3appleadayplan.jpgI’ve been attending a conference on health care rationing, and the extent of a so-called “duty to be healthy” has been a provocative theme. From a solidaristic perspective favoring universal coverage, Professor Wendy Mariner has suggested that “wellness programs” designed to keep employees healthy may seem good for everyone, but have a darker ideological undertone. They undermine support for social insurance that spreads the costs of illness, and instead inculcate the idea that individuals themselves are responsible for sickness. In another presentation, Leonard Glantz quoted the 2004 book The Cost of Smoking, which suggested that savings arising out of premature deaths might actually save the government more money (on average) than smoking-related illnesses would cost it (on pages 156 and 161). (Kip Viscusi made a similar argument in 1997.)

With a libertarian angle, Jacob Sullum is even more critical of any “duty” to maintain one’s health:

Maximizing health is not the same as maximizing happiness. The public health mission to minimize morbidity and mortality leaves no room for the possibility that someone might accept a shorter life span, or an increased risk of disease or injury, in exchange for more pleasure or less discomfort. . . . But even if certain habits do, on balance, increase taxpayer costs, the problem is not that some people do risky things; it’s that the government forces other people to pay their medical bills. People who don’t want to pay for the consequences of such dangerous behavior shouldn’t support taxpayer-funded health care. (emphasis added).

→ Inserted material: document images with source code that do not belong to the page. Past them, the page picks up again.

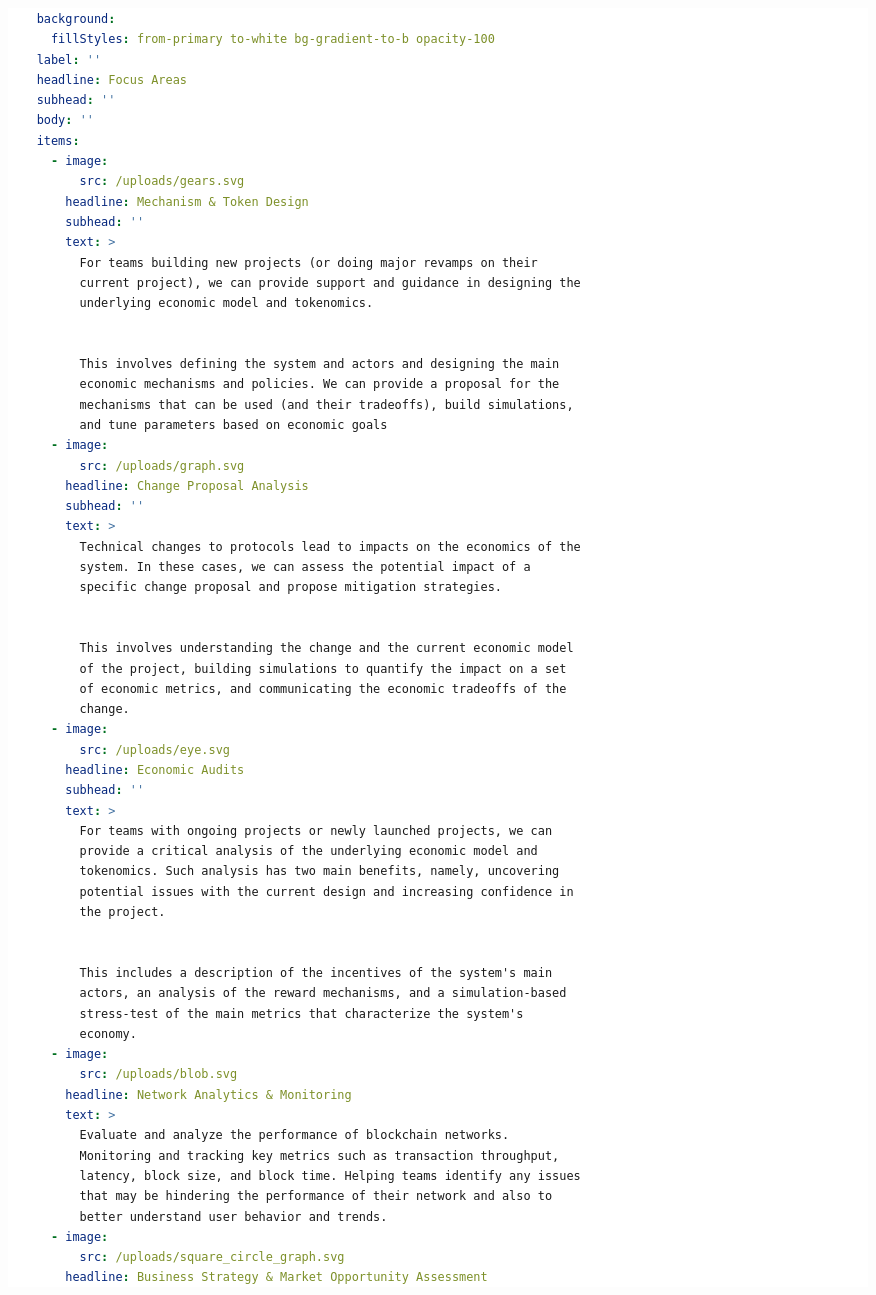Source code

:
```yaml
    background:
      fillStyles: from-primary to-white bg-gradient-to-b opacity-100
    label: ''
    headline: Focus Areas
    subhead: ''
    body: ''
    items:
      - image:
          src: /uploads/gears.svg
        headline: Mechanism & Token Design
        subhead: ''
        text: >
          For teams building new projects (or doing major revamps on their
          current project), we can provide support and guidance in designing the
          underlying economic model and tokenomics.


          This involves defining the system and actors and designing the main
          economic mechanisms and policies. We can provide a proposal for the
          mechanisms that can be used (and their tradeoffs), build simulations,
          and tune parameters based on economic goals
      - image:
          src: /uploads/graph.svg
        headline: Change Proposal Analysis
        subhead: ''
        text: >
          Technical changes to protocols lead to impacts on the economics of the
          system. In these cases, we can assess the potential impact of a
          specific change proposal and propose mitigation strategies.


          This involves understanding the change and the current economic model
          of the project, building simulations to quantify the impact on a set
          of economic metrics, and communicating the economic tradeoffs of the
          change.
      - image:
          src: /uploads/eye.svg
        headline: Economic Audits
        subhead: ''
        text: >
          For teams with ongoing projects or newly launched projects, we can
          provide a critical analysis of the underlying economic model and
          tokenomics. Such analysis has two main benefits, namely, uncovering
          potential issues with the current design and increasing confidence in
          the project.


          This includes a description of the incentives of the system's main
          actors, an analysis of the reward mechanisms, and a simulation-based
          stress-test of the main metrics that characterize the system's
          economy.
      - image:
          src: /uploads/blob.svg
        headline: Network Analytics & Monitoring
        text: >
          Evaluate and analyze the performance of blockchain networks.
          Monitoring and tracking key metrics such as transaction throughput,
          latency, block size, and block time. Helping teams identify any issues
          that may be hindering the performance of their network and also to
          better understand user behavior and trends.
      - image:
          src: /uploads/square_circle_graph.svg
        headline: Business Strategy & Market Opportunity Assessment
```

I disagree; I think that Sullum’s position is tempting mainly because a) we overestimate the degree to which our own behavior influences our health, and b) because those with good habits tend to give themselves a bit too much credit for the inculcation of those habits. As for a), consider this cancer risk assessment tool–not too much is asked about behavior under one’s control. As for b)–I admit that this is an area of fundamental philosophical disagreement on the degree to which one’s will is free to change harmful habits. But given recent books like Gina Kolata’s, I think we’d all be well advised to think “there but for the grace of God go I” when contemplating those we’d blame for poor health. Our healthcare non-system is often stacked against them.